[Extract Boundary: Start]
Part III is the journey into the cemetery and beyond. It is more like a sonic interlude, a sort of bardo to prepare the spectator to change place, to reincarnate into the elephant/mahout.
Q: As I understand it, this is a sound oriented film guided by a monologue voiceover. What was your approach to sound and what role did you want it to take on in ‘Cemetery’?
A: Actually, I didn’t end up using the monologue because I felt like it didn’t allow the spectator to enter. But writing the monologue was a very long process and also an interesting one. In a way it helped to shape the scenes and the mood.
Sound is even more important to me than the visuals. The budget of the film was nearly the same for both parts. Of course, there is a version of the project, titled Sanctuary, that features ambisonics and spatialized infrasound that allows the public to discover sound in new ways and to communicate with the elephant, to be affected, and to travel to their inner ‘elephant graveyard’, to their nature’s hidden sanctuary. This notion of an audience sanctuary was very important, as to allow viewers to enter nature’s most secret auditory places, to have a sound narrative and journey.
In order for us to do so, we needed to expand auditory capacities and physical sound frontiers, which is why, together with Chris Watson and Tony Myatt, we developed the infrasound speaker and we created an infrasound narrative as close as we could to reality, trying to use new sonic affect techniques to trigger new responses from the audience. In order to develop new experiences you have to expand the ability to perceive them. For the theatrical release we had to find new ways of using 5.1 and stereo settings.
Q: Likewise, I hear the film has an original approach to the visuals and the way you frame the animals. Do you want the audience to see the animals – and nature – in a different way than we are used to on-screen?
A: It would be the most amazing gift – for me – if the audience can leave the film with the feeling of having established a new type of bond with an elephant, but that is not the only goal of the film. It is shaped to provide a different type of cinematic journey, based on and paying homage to the classic adventure film.
The grammar is important for me, and the film needed to break some of these structural and inherent stylistic and format rules. Again, I was trying to pack together the DNA of my imagination, with a crossover of diverse styles that confront my language and influences.
Q: How did you find the experience shooting in the jungle and getting close to the elephants?
A: The jungle is an important character of the film. It was important for me to find and go to the jungles that in certain way were at the origin of the myth. That is why I went to Sri Lanka to shoot and also why there is the constant reference to Adam’s Peak, which is where – in my opinion – the myth started to get spread in early literature (Sindbad) and later to the lost world movement (Burroughs, Kipling and beyond…). Those jungles are marvellous and the locations we had access to in Sri Lanka are some of the most beautiful and charged places I have ever been.
The casting of the elephant was also one of the most fascinating parts of the project. We got to meet these superb creatures and at the same time face their fragile future, it was both exhilarating and sad. I have to say, I am privileged I had to live close to them, and so much has been learnt from that experience, too much to be able to convey in this interview… I’d love to tell you more if we had more time and space.
Q: How do you hope audiences interact with this film?
A: I just hope audiences can let themselves go and come along for the journey, and feel whatever they are willing to.
Q: ‘Cemetery’ will screen at FID Marseille. What does this film festival mean to you?
A: I have visited the festival a lot of times as a filmmaker, as part of the jury, and as an avid spectator.
It is very important for me that this theatrical world premiere is at FID, which saw the beginning of the project and awarded the project at FIDlab. Now FID welcomes Cemetery to competition, a full circle that means a lot to me. I love the people that run it and I love Marseille!
[Extract Boundary: End]
* _What this task involves_
Answer these questions using the interview above.
(a) With whom was the infrasound speaker developed?
(b) In which country were the jungle scenes shot?
(c) Where was the project given an award before its premiere?
[Entries supplied Boundary: Start]
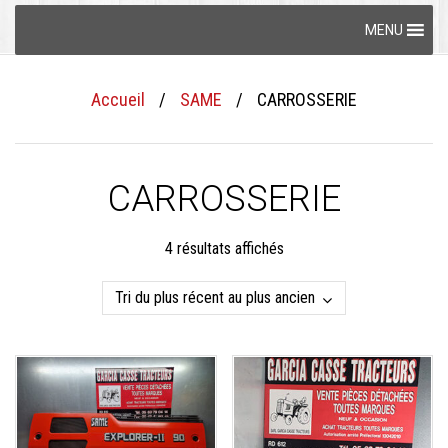
Skip
MENU
to
content
Accueil
/
SAME
/
CARROSSERIE
CARROSSERIE
Trié
4 résultats affichés
du
plus
récent
au
plus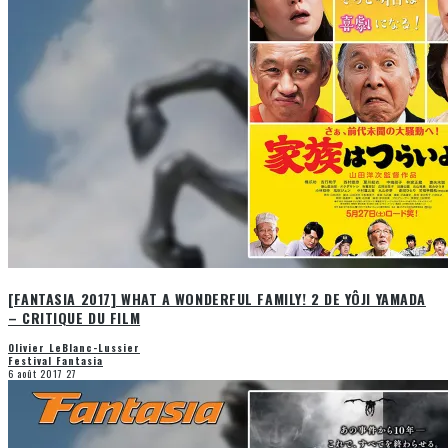
[FANTASIA 2017] WHAT A WONDERFUL FAMILY! 2 DE YÔJI YAMADA
– CRITIQUE DU FILM
Olivier LeBlanc-Lussier
Festival Fantasia
6 août 2017
27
[Entries supplied Boundary: End]
* _Result below_
(a) Chris Watson and Tony Myatt
(b) Sri Lanka
(c) At FIDlab